* [About this exercise] Transcribe each record as written.

Data items
§

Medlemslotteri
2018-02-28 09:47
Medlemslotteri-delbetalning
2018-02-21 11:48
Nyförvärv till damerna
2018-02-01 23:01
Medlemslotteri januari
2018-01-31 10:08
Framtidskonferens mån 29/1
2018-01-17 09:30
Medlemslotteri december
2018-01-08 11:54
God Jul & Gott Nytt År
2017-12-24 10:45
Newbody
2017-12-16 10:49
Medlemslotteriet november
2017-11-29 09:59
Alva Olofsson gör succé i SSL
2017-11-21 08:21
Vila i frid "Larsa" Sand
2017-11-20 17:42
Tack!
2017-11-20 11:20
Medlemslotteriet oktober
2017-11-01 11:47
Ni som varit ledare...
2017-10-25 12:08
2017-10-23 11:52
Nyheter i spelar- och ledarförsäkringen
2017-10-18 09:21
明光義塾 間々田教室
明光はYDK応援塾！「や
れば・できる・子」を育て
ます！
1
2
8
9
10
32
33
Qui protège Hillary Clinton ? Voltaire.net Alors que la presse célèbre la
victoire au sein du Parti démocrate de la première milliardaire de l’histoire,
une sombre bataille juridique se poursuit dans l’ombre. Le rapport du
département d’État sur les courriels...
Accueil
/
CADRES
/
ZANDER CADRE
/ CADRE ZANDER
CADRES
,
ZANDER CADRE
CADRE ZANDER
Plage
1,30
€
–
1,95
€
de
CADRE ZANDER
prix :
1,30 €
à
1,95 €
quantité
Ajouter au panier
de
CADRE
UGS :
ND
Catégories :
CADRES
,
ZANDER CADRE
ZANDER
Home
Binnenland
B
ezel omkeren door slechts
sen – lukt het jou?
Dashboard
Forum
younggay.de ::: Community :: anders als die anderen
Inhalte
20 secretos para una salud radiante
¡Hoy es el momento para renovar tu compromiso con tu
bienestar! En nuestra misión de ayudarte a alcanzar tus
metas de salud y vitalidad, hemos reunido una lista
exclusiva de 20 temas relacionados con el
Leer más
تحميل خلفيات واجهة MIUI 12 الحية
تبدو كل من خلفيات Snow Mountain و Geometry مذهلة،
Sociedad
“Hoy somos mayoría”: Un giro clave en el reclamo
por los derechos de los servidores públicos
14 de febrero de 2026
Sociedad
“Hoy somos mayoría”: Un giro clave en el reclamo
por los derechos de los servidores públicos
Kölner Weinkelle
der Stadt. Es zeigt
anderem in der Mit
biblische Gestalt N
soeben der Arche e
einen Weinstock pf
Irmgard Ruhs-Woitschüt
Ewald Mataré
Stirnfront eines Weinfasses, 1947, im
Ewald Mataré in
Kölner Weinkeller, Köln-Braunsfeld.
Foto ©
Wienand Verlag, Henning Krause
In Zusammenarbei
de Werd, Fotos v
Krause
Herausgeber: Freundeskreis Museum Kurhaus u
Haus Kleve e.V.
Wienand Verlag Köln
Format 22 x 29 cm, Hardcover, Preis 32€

§

* [Task result]
Medlemslotteri
2018-02-28 09:47
Medlemslotteri-delbetalning
2018-02-21 11:48
Nyförvärv till damerna
2018-02-01 23:01
Medlemslotteri januari
2018-01-31 10:08
Framtidskonferens mån 29/1
2018-01-17 09:30
Medlemslotteri december
2018-01-08 11:54
God Jul & Gott Nytt År
2017-12-24 10:45
Newbody
2017-12-16 10:49
Medlemslotteriet november
2017-11-29 09:59
Alva Olofsson gör succé i SSL
2017-11-21 08:21
Vila i frid "Larsa" Sand
2017-11-20 17:42
Tack!
2017-11-20 11:20
Medlemslotteriet oktober
2017-11-01 11:47
Ni som varit ledare...
2017-10-25 12:08
2017-10-23 11:52
Nyheter i spelar- och ledarförsäkringen
2017-10-18 09:21
明光義塾 間々田教室
明光はYDK応援塾！「や
れば・できる・子」を育て
ます！
1
2
8
9
10
32
33
Qui protège Hillary Clinton ? Voltaire.net Alors que la presse célèbre la
victoire au sein du Parti démocrate de la première milliardaire de l’histoire,
une sombre bataille juridique se poursuit dans l’ombre. Le rapport du
département d’État sur les courriels...
Accueil
/
CADRES
/
ZANDER CADRE
/ CADRE ZANDER
CADRES
,
ZANDER CADRE
CADRE ZANDER
Plage
1,30
€
–
1,95
€
de
CADRE ZANDER
prix :
1,30 €
à
1,95 €
quantité
Ajouter au panier
de
CADRE
UGS :
ND
Catégories :
CADRES
,
ZANDER CADRE
ZANDER
Home
Binnenland
B
ezel omkeren door slechts
sen – lukt het jou?
Dashboard
Forum
younggay.de ::: Community :: anders als die anderen
Inhalte
20 secretos para una salud radiante
¡Hoy es el momento para renovar tu compromiso con tu
bienestar! En nuestra misión de ayudarte a alcanzar tus
metas de salud y vitalidad, hemos reunido una lista
exclusiva de 20 temas relacionados con el
Leer más
تحميل خلفيات واجهة MIUI 12 الحية
تبدو كل من خلفيات Snow Mountain و Geometry مذهلة،
Sociedad
“Hoy somos mayoría”: Un giro clave en el reclamo
por los derechos de los servidores públicos
14 de febrero de 2026
Sociedad
“Hoy somos mayoría”: Un giro clave en el reclamo
por los derechos de los servidores públicos
Kölner Weinkelle
der Stadt. Es zeigt
anderem in der Mit
biblische Gestalt N
soeben der Arche e
einen Weinstock pf
Irmgard Ruhs-Woitschüt
Ewald Mataré
Stirnfront eines Weinfasses, 1947, im
Ewald Mataré in
Kölner Weinkeller, Köln-Braunsfeld.
Foto ©
Wienand Verlag, Henning Krause
In Zusammenarbei
de Werd, Fotos v
Krause
Herausgeber: Freundeskreis Museum Kurhaus u
Haus Kleve e.V.
Wienand Verlag Köln
Format 22 x 29 cm, Hardcover, Preis 32€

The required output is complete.